When I was young I was not chic
but I had the calling to be chic,
the memo in my marrow:
“Someday, smile.” A young girl
lives the opening credits of Barbarella
on eternal loop, is made of the way
her name spills out of her hair.
When all else fails—and it will—
put your fingers in your mouth.
See the afterlife for what it is:
rebel episodes pre-paralyzed
for maximum release.
Outside, a girl with nobody
says to the night, “All right, let’s go.”

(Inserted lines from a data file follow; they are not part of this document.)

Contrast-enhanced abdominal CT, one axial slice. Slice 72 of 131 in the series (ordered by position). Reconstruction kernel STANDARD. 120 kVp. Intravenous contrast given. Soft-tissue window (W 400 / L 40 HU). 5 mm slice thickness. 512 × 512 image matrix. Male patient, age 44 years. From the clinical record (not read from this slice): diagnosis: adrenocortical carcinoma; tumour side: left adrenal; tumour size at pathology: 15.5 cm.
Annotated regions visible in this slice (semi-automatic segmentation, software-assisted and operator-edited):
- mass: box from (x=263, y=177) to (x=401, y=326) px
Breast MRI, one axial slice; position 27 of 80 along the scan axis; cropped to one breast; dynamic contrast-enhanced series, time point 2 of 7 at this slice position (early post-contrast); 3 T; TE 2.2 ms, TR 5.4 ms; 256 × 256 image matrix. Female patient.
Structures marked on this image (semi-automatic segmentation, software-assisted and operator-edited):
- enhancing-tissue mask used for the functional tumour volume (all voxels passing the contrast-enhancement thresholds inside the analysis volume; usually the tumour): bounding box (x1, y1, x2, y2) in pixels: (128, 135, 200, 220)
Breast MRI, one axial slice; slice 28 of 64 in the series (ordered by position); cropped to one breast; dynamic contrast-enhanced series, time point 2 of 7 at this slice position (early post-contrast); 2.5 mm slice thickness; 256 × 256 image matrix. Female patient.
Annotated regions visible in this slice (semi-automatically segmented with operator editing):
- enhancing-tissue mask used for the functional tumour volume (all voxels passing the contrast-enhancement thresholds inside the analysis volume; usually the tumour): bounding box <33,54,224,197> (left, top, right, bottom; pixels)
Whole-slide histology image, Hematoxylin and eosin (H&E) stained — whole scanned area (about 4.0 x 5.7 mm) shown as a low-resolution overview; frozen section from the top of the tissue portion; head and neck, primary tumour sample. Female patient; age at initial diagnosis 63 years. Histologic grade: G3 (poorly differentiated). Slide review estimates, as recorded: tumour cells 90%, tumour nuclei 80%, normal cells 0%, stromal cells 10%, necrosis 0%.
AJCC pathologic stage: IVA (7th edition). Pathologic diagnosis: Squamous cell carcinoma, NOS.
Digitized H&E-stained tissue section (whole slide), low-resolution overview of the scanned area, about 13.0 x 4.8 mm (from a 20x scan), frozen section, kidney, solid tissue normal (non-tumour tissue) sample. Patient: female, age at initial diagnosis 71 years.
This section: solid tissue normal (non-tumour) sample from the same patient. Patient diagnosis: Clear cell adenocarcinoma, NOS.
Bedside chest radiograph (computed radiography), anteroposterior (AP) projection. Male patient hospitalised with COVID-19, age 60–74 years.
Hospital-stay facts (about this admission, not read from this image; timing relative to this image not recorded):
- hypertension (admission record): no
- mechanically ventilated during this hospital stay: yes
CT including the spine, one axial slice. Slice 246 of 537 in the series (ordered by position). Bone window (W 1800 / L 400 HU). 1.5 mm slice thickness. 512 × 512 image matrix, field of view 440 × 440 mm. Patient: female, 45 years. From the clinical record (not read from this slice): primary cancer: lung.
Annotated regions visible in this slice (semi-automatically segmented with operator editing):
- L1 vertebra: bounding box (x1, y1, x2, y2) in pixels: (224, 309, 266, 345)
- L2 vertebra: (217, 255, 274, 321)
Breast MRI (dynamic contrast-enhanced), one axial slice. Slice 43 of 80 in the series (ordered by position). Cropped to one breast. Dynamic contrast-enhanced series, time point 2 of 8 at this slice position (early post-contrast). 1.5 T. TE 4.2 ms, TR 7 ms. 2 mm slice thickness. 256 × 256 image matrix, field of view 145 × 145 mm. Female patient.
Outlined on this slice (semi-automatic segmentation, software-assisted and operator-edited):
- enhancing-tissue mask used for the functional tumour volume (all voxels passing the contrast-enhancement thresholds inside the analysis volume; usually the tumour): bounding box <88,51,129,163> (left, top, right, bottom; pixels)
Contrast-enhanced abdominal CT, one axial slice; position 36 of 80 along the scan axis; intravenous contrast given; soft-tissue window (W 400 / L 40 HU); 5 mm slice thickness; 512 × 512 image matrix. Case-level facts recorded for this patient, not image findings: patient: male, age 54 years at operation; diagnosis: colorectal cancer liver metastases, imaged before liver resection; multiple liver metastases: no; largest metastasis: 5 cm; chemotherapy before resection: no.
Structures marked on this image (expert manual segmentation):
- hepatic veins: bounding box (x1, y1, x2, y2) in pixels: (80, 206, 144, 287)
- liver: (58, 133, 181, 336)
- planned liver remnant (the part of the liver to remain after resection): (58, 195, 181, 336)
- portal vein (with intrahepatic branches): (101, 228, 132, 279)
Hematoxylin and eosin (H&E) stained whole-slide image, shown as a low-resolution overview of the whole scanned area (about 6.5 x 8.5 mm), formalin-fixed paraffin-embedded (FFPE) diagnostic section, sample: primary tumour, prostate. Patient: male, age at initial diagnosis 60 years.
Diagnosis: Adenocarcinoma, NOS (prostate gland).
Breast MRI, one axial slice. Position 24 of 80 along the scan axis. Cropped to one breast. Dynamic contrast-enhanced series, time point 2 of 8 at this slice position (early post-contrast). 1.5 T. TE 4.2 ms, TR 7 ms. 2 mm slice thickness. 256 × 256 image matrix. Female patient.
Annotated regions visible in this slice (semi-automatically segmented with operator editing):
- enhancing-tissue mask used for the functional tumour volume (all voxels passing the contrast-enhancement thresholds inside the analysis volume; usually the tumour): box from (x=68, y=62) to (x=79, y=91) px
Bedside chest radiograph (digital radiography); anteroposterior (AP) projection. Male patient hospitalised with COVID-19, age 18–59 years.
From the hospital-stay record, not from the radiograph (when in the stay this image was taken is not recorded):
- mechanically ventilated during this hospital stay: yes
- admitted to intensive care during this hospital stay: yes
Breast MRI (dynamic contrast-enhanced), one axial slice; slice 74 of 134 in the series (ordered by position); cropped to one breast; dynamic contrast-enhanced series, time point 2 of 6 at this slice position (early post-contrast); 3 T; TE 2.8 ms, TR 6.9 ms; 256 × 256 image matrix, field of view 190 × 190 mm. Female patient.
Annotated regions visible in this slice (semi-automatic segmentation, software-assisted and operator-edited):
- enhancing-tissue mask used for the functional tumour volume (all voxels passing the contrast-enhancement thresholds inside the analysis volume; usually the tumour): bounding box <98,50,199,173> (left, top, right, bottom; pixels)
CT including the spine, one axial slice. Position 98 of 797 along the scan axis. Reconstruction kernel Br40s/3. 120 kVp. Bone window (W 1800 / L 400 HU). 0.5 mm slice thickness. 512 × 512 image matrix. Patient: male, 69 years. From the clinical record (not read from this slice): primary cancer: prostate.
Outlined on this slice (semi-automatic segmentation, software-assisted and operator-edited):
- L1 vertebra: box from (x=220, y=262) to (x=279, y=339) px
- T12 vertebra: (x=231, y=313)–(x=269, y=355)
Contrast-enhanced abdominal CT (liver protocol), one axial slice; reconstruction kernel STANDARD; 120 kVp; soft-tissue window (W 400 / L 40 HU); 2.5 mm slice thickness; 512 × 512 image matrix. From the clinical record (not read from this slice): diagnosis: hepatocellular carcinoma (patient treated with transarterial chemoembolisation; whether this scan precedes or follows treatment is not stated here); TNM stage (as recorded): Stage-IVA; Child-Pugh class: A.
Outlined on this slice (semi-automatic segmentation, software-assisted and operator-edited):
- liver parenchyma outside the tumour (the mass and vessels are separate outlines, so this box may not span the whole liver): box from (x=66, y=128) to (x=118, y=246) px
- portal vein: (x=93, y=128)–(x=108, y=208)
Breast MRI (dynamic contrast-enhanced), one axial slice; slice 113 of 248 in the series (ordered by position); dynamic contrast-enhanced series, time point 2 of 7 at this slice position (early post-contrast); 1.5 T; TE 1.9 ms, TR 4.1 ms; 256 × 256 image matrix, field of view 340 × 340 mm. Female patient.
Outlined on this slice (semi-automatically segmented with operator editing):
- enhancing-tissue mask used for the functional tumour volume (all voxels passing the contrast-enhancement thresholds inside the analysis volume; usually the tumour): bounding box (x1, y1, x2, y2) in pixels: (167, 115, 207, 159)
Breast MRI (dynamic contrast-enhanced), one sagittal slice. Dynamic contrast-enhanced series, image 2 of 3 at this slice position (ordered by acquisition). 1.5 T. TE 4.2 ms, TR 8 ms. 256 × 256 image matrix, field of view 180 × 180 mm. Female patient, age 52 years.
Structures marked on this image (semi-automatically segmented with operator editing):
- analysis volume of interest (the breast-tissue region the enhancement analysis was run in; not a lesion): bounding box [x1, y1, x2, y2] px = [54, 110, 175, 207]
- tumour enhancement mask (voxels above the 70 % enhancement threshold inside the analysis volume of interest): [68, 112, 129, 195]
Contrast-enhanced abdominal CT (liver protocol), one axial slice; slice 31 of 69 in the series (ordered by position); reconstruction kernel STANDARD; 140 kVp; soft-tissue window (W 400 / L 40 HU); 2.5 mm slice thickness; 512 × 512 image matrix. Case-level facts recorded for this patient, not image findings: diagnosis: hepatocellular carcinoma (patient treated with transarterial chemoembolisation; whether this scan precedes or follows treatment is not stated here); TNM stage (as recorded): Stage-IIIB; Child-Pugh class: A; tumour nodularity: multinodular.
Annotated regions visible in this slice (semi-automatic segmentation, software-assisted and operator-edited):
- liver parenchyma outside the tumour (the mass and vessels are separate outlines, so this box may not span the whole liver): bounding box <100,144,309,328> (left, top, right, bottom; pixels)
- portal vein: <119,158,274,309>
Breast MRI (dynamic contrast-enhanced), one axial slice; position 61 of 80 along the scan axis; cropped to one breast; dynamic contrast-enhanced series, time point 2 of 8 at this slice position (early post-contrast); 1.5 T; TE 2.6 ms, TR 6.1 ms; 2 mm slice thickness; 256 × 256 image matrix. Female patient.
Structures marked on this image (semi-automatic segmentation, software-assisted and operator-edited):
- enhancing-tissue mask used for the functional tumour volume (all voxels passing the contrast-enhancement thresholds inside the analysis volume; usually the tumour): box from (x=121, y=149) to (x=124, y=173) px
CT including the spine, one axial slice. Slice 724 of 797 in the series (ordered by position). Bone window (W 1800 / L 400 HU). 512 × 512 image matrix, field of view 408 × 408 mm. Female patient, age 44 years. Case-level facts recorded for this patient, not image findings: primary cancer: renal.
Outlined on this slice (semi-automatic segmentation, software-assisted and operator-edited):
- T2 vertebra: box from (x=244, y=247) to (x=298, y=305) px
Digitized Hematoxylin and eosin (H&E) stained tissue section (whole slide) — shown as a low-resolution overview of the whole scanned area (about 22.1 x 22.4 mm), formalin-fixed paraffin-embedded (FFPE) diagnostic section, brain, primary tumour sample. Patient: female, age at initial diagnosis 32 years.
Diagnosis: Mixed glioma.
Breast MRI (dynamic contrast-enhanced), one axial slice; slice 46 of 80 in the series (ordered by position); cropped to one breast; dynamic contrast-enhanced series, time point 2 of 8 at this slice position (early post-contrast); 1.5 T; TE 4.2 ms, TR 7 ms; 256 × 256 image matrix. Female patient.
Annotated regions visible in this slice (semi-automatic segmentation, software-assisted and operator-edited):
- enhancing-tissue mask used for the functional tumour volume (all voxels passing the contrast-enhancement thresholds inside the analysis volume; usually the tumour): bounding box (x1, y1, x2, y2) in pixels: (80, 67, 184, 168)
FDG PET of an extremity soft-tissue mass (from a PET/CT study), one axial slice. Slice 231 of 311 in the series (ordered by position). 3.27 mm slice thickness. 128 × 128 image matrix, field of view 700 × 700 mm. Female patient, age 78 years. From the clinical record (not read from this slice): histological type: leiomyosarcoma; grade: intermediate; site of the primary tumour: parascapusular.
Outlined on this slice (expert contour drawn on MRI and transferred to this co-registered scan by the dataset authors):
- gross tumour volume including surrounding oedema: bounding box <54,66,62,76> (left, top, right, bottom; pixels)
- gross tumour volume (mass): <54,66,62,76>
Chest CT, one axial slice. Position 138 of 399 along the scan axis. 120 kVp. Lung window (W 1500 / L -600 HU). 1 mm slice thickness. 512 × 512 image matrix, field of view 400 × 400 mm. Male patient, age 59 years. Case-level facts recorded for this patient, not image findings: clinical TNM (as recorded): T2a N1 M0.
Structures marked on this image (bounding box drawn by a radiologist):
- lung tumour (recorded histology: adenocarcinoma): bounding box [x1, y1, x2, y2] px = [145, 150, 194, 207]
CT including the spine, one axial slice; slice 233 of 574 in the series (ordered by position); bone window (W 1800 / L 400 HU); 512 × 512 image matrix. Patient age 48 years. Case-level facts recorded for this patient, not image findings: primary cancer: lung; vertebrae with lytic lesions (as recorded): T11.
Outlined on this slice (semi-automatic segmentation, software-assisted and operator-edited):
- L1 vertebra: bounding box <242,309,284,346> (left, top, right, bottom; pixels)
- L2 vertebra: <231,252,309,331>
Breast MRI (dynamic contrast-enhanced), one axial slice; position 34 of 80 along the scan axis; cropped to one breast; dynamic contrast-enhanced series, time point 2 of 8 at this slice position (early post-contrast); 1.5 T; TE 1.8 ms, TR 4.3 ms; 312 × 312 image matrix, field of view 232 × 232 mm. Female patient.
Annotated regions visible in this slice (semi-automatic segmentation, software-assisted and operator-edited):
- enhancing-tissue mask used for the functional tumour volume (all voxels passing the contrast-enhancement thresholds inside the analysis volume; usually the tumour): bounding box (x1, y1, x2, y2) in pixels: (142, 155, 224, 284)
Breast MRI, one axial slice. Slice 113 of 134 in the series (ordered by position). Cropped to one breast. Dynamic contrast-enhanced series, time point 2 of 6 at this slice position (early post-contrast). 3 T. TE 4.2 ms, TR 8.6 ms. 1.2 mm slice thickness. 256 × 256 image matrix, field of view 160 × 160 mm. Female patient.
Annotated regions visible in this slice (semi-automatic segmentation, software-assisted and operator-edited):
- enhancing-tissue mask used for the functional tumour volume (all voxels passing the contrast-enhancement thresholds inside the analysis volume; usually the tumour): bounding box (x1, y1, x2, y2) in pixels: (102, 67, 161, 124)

In movies a man always appears
and says, I will hurt you
by being the way that I am,
but follow me everywhere
anyway. If the Devil
wants you, he will show.
At thirty, I keep dreaming of horses.
You always look away while
I leave. If I had loved you more,
you would know the difference.
The situation remains nameless.
Sometimes you get a shipwreck,
but nothing next – no tall tales,
no scavengers, no skeleton grove.
I just came in to get warm.
Meg Hurtado Bloom is a poet, copywriter, and editor from San Francisco. She loves Russian novels, hotel bars, and every album Blondie ever made. She earned her MFA from St Mary’s College of California. Her writing has appeared in Split Lip, Lumen Magazine, The Volta, Hidden City Quarterly, West Wind Review, POOL, among others. Her poems "Sun Medicine" and "Ghost Medicine" were recently listed as finalists in the latest Tinderbox Poetry Journal contest.